Das tun also die Gene, nicht wir, was aber bekanntlich nicht deterministisch verstanden werden soll. Wie dann? Naja.
Nun beschreibt Dawkins das, was ihm so an Motiven für den Altruismus in den Sinn kommt. Eine recht traurige Flachland-Wüste. Aber Dawkins freut sich und stellt fest:
Richard Dawkins hat geschrieben:Die Reiche des Lebendigen sind voll von solchen Beziehungen [bei denen eine Hand die andere wäscht – V.] auf Gegenseitigkeit: Büffel und Madenhacker, rote Röhrenblüten und Kolibris, Zackenbarsche und Putzerfische, Kühe und Mikroorganismen in ihrem Darm.(S.300]

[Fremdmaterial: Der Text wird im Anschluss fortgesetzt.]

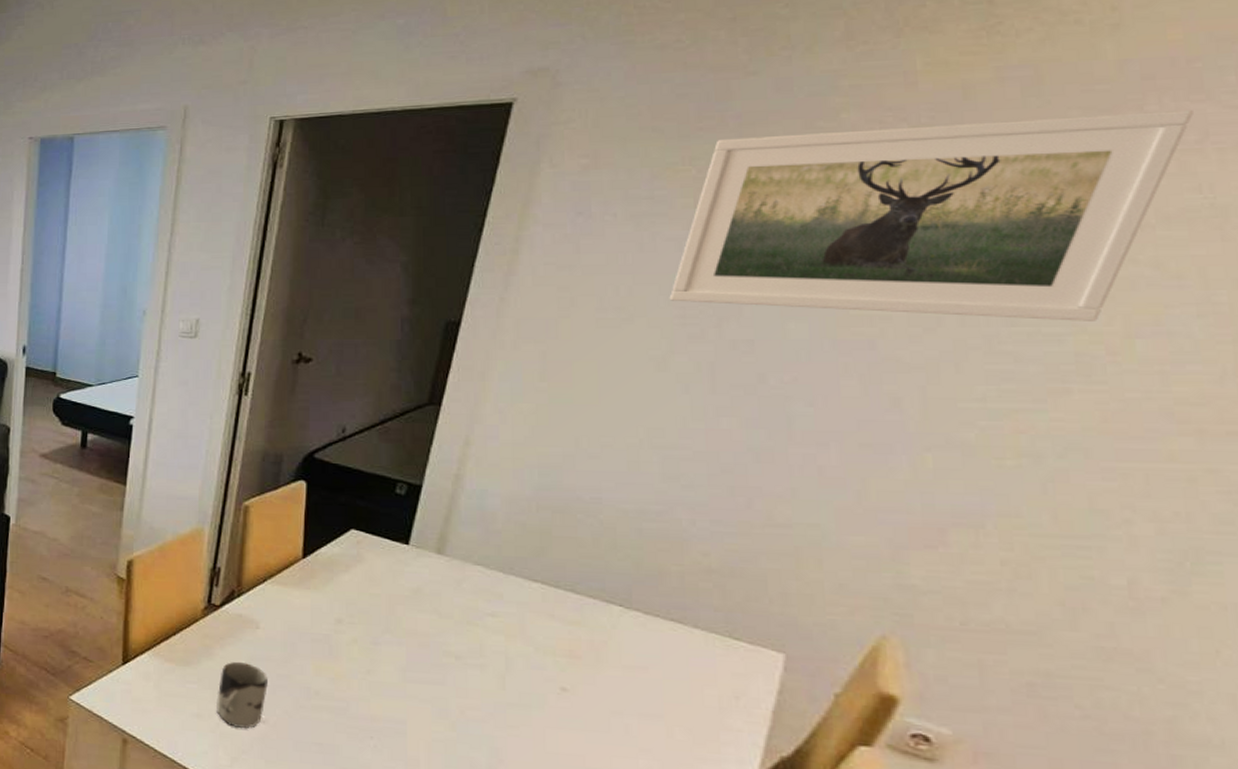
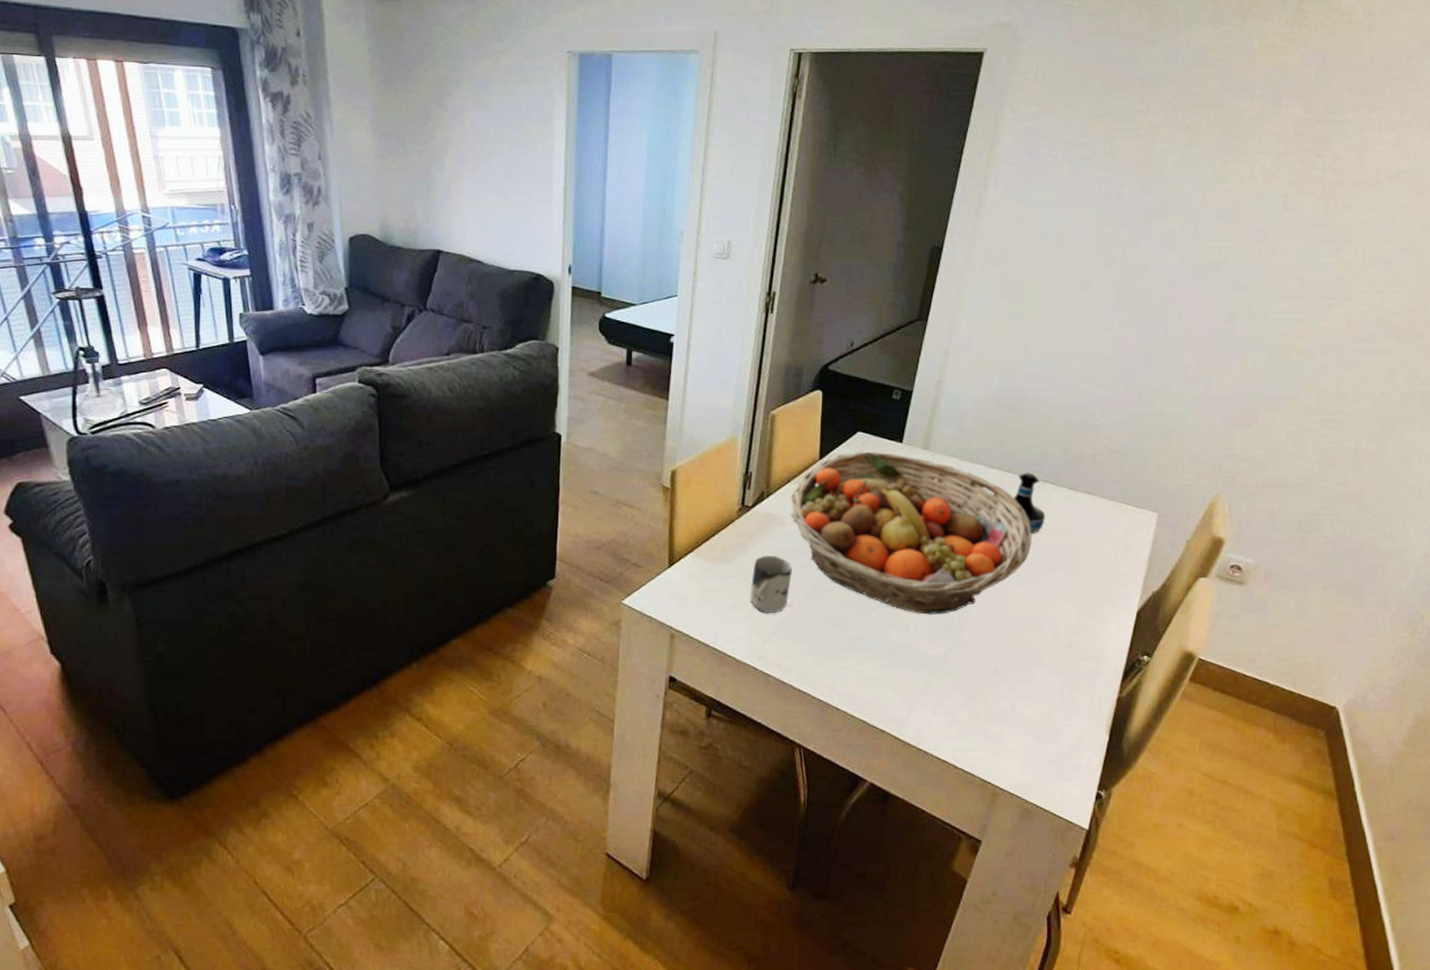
fruit basket: none [266,551,591,754] -> present [790,451,1032,615]
tequila bottle: none [541,589,611,667] -> present [998,472,1046,535]
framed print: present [669,110,1193,321] -> none [1091,96,1408,253]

Gewiss ist es interessant die Kooperation im Tierreich zu betrachten, aber viel weiter als bis zum gegenseitigen Nutzen wird man bei dieser Betrachtung auch nicht kommen.
Dawkins lässt sich noch einige Seite über Moral und was er dafür hält aus, um dann zusammenzufassen:
Richard Dawkins hat geschrieben:Damit haben wir nun vier stichhaltige darwinistische Gründe, warum Individuen untereinander altruistisch, großzügig oder „moralisch“ handeln. Der erste betrifft den Sonderfall der Verwandtschaft. Der zweite ist die Gegenseitigkeit: Gefälligkeiten werden vergolten und in „Erwartung“ eines solchen Gegengefallens erwiesen. Darauf folgt sofort der dritte: der darwinistische Vorteil, den es bedeutet, wenn man sich de Rufe der Großzügigkeit und Freundlichkeit erwirbt. Und wenn Zahavi recht hat, gibt es viertens den speziellen, unmittelbaren Nutzen der zur Schau gestellten Großzügigkeit als Mittel, um für sich selbst authentische, unverfälschte Reklame zu machen.(S.304)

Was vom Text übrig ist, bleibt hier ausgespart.